Alternatively, when you try to control a situation, it becomes smaller, less inspiring, and withers instead of thriving. This is a lesson that I have to remind myself of regularly, and it is at times a great spiritual struggle.
I say “I love you,” more, and I hold more gratitude for the presence and relationships of others. As opposed to privileging completion of the many and unrelenting tasks of life and ministry.
I’m not afraid to cry anymore. There was a time when I curated myself from sharing “too much” emotionally in work spaces. One time, in a previous career, I cried at a going away event for a colleague, the most senior person at the institution saw me and came over to ask if I was okay and to see what was wrong. They thought something bad must of happened to me. I was befuddled, and blurted out, “I’m going to miss them,” which was met with surprise. You’re not supposed to wear your heart on your sleeve at work, especially if you are a woman.
I care less about who I am supposed to be, how I am supposed to act, and how I am supposed to be a pastor. It is not that I don’t think about these things, but rather that the dialogue is shifting towards excavation of these “shoulds,” elimination of those that are truly irrelevant, exploration of those that seem pertinent, and a reimagining of what is left in conversation with our center—the margins of the church where the Holy Spirit resides. The “shoulds” transform into ongoing prophetic reflection and discernment around, “Where is the Spirit leading me and us now, in this moment, this season, and within these relationships?”
The Holy Spirit doesn’t speak in “shoulds,” that language is from institutional church.
I’ve never felt freer. I wish more of my clergy colleagues and congregants experienced Church this way, as freedom in the Spirit.
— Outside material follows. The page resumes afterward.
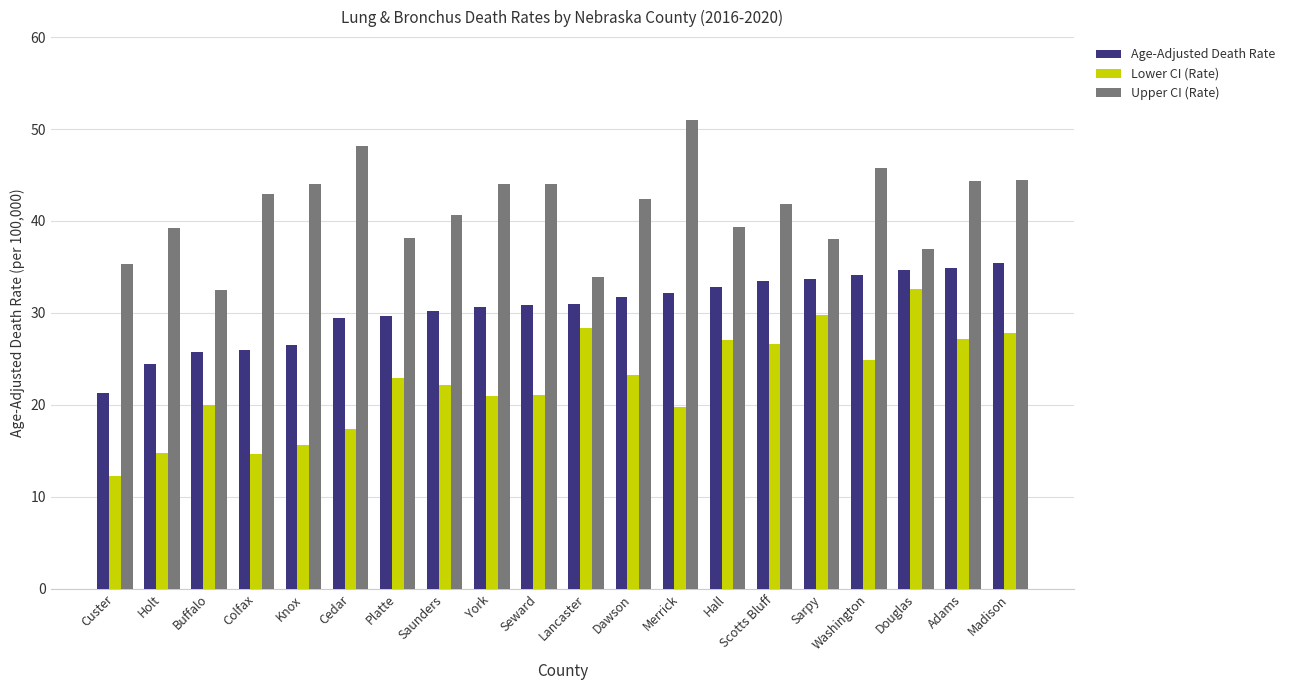

True or false: Age-Adjusted Death Rate has a value of 47.9 at Adams.

False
I especially wish more children and youth experienced church this way. Just imagine who they might become. Who we might become. I don’t know what that looks like, but I’m doing everything I can to find out in the time I have and within the faith community of Juniper Formation. Together we are reimagining Church, letting go of the “shoulds” of institutional church, and allowing ourselves to follow and respond to the Holy Spirit.